WASHINGTON – Maryland students and teachers who have access to computers have become increasingly comfortable with technology, according to a study released Wednesday by the Maryland Business Roundtable for Education.
The report was cited as evidence that the state’s investment in the Technology in Maryland Schools (TIMS) program is paying off in teachers and students who are better educated in technology.
“Research shows that kids who compose on computers have higher quality work,” said June Streckfus, executive director of the business roundtable. But she added that “it is a lot of money to put into education if it doesn’t have gains.”
“We want to make sure the technology is getting to the teachers,” Streckfus said.
The report focused on the first 90 schools to join TIMS in 1996, surveying teachers in those schools before they joined the program and then again in 1998.
It found that the percentage of teachers who said they faced barriers like lack of equipment and inadequate staff training dropped by about one quarter after their schools joined the program. A significant number said they felt more comfortable with computers and now use them for more classroom activities.
Students have also drastically increased their computer use, the report said. Streckfus said that students who have access to computers learn to write better because it is easier for them to edit their work.
There was only a small increase in the number of teachers who use computers to perform tasks like collecting and analyzing data, the report said.
TIMS provides Internet and e-mail access for each of the 565 schools that have signed up since the program began. When it first began training teachers to use computers, less than half of them had ever been on the Internet, said Streckfus. As a result a significant portion of the funding goes toward teacher training, she said.
“We knew we had a long way to go,” she said.

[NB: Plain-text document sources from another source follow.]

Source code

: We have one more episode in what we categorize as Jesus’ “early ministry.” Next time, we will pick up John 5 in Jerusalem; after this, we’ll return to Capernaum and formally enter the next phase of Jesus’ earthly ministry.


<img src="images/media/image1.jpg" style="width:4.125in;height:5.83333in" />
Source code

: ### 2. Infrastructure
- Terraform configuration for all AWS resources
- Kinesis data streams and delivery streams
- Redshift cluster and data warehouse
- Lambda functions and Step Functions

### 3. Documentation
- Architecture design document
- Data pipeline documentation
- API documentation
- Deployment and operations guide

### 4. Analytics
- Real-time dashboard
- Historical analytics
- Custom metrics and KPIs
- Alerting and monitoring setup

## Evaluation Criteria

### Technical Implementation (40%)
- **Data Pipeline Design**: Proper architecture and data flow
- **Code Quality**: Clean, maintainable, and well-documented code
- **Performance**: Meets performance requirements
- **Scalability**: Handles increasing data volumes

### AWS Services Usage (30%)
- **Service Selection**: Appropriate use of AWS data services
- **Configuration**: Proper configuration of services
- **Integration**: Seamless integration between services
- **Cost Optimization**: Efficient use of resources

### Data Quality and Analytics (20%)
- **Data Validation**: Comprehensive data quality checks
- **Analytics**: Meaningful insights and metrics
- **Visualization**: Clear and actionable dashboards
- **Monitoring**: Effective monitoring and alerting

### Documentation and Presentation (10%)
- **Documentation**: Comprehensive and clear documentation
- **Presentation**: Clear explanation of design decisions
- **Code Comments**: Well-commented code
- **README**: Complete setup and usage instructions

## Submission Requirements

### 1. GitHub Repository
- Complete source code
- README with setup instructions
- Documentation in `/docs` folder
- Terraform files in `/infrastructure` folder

Since there are so many technology-challenged teachers in the state, more funding needs to be given to train teachers, said Karl Pence, president of the Maryland State Teachers Association.

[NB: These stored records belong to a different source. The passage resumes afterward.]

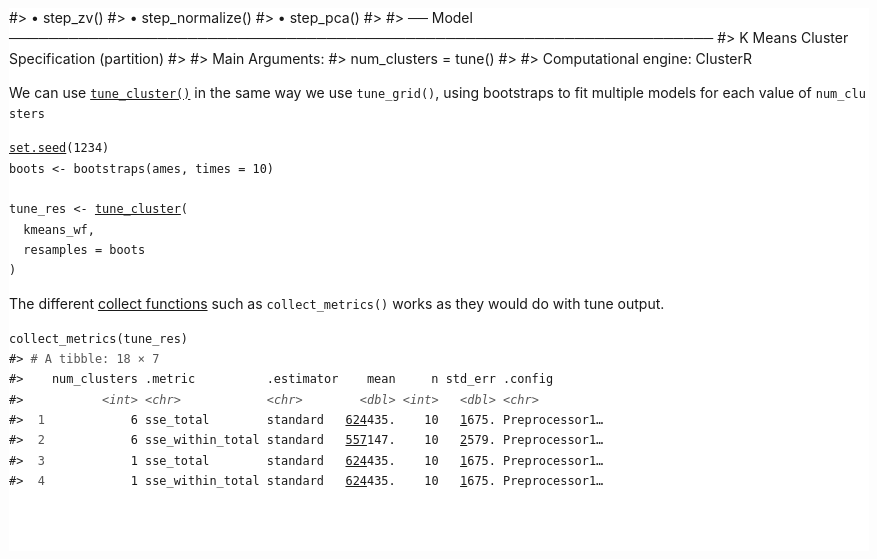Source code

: <span><span class='c'>#&gt; • step_zv()</span></span>
<span><span class='c'>#&gt; • step_normalize()</span></span>
<span><span class='c'>#&gt; • step_pca()</span></span>
<span><span class='c'>#&gt; </span></span>
<span><span class='c'>#&gt; ── Model ───────────────────────────────────────────────────────────────────────</span></span>
<span><span class='c'>#&gt; K Means Cluster Specification (partition)</span></span>
<span><span class='c'>#&gt; </span></span>
<span><span class='c'>#&gt; Main Arguments:</span></span>
<span><span class='c'>#&gt;   num_clusters = tune()</span></span>
<span><span class='c'>#&gt; </span></span>
<span><span class='c'>#&gt; Computational engine: ClusterR</span></span>
<span></span></code></pre>

</div>

We can use [`tune_cluster()`](https://rdrr.io/pkg/tidyclust/man/tune_cluster.html) in the same way we use `tune_grid()`, using bootstraps to fit multiple models for each value of `num_clusters`

<div class="highlight">

<pre class='chroma'><code class='language-r' data-lang='r'><span><span class='nf'><a href='https://rdrr.io/r/base/Random.html'>set.seed</a></span><span class='o'>(</span><span class='m'>1234</span><span class='o'>)</span></span>
<span><span class='nv'>boots</span> <span class='o'>&lt;-</span> <span class='nf'>bootstraps</span><span class='o'>(</span><span class='nv'>ames</span>, times <span class='o'>=</span> <span class='m'>10</span><span class='o'>)</span></span>
<span></span>
<span><span class='nv'>tune_res</span> <span class='o'>&lt;-</span> <span class='nf'><a href='https://rdrr.io/pkg/tidyclust/man/tune_cluster.html'>tune_cluster</a></span><span class='o'>(</span></span>
<span>  <span class='nv'>kmeans_wf</span>,</span>
<span>  resamples <span class='o'>=</span> <span class='nv'>boots</span></span>
<span><span class='o'>)</span></span></code></pre>

</div>

The different [collect functions](https://tune.tidymodels.org/reference/collect_predictions.html) such as `collect_metrics()` works as they would do with tune output.

<div class="highlight">

<pre class='chroma'><code class='language-r' data-lang='r'><span><span class='nf'>collect_metrics</span><span class='o'>(</span><span class='nv'>tune_res</span><span class='o'>)</span></span>
<span><span class='c'>#&gt; <span style='color: #555555;'># A tibble: 18 × 7</span></span></span>
<span><span class='c'>#&gt;    num_clusters .metric          .estimator    mean     n std_err .config       </span></span>
<span><span class='c'>#&gt;           <span style='color: #555555; font-style: italic;'>&lt;int&gt;</span> <span style='color: #555555; font-style: italic;'>&lt;chr&gt;</span>            <span style='color: #555555; font-style: italic;'>&lt;chr&gt;</span>        <span style='color: #555555; font-style: italic;'>&lt;dbl&gt;</span> <span style='color: #555555; font-style: italic;'>&lt;int&gt;</span>   <span style='color: #555555; font-style: italic;'>&lt;dbl&gt;</span> <span style='color: #555555; font-style: italic;'>&lt;chr&gt;</span>         </span></span>
<span><span class='c'>#&gt; <span style='color: #555555;'> 1</span>            6 sse_total        standard   <span style='text-decoration: underline;'>624</span>435.    10   <span style='text-decoration: underline;'>1</span>675. Preprocessor1…</span></span>
<span><span class='c'>#&gt; <span style='color: #555555;'> 2</span>            6 sse_within_total standard   <span style='text-decoration: underline;'>557</span>147.    10   <span style='text-decoration: underline;'>2</span>579. Preprocessor1…</span></span>
<span><span class='c'>#&gt; <span style='color: #555555;'> 3</span>            1 sse_total        standard   <span style='text-decoration: underline;'>624</span>435.    10   <span style='text-decoration: underline;'>1</span>675. Preprocessor1…</span></span>
<span><span class='c'>#&gt; <span style='color: #555555;'> 4</span>            1 sse_within_total standard   <span style='text-decoration: underline;'>624</span>435.    10   <span style='text-decoration: underline;'>1</span>675. Preprocessor1…</span></span>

“A lot of teachers need training on how to use this stuff,” he said. “We believe we should have received a higher percentage (of funding) for professional development than we did.”
Pence said he supports the program and believes it will help children prepare for future jobs.
“It would be a mistake not to train teachers to use more technology,” he said. “Teachers and students need to know technology as part of their basic skills.”
TIMS grew out of the Maryland Connected for Learning program, a 1996 initiative by Gov. Parris Glendening that called for Internet access for every public school student.
The Maryland Public School Construction Program funds wiring for the computers under TIMS and the state Department of Education provides funds for the hardware, software and staff training. Local school systems and individual schools are also asked to match the Education Department funds.
In certain cases, schools that could not afford to be in the program received funds from individual companies, Streckfus said. Individual companies from the business roundtable may make donations to schools, but the organization itself does not contribute.
The roundtable is a private group made up of Maryland businesses that monitors how technology is used in the schools.
Schools must apply to the Education Department to join TIMS, explaining how technology will help their students learn, what equipment they will need and where the equipment will be placed in the school.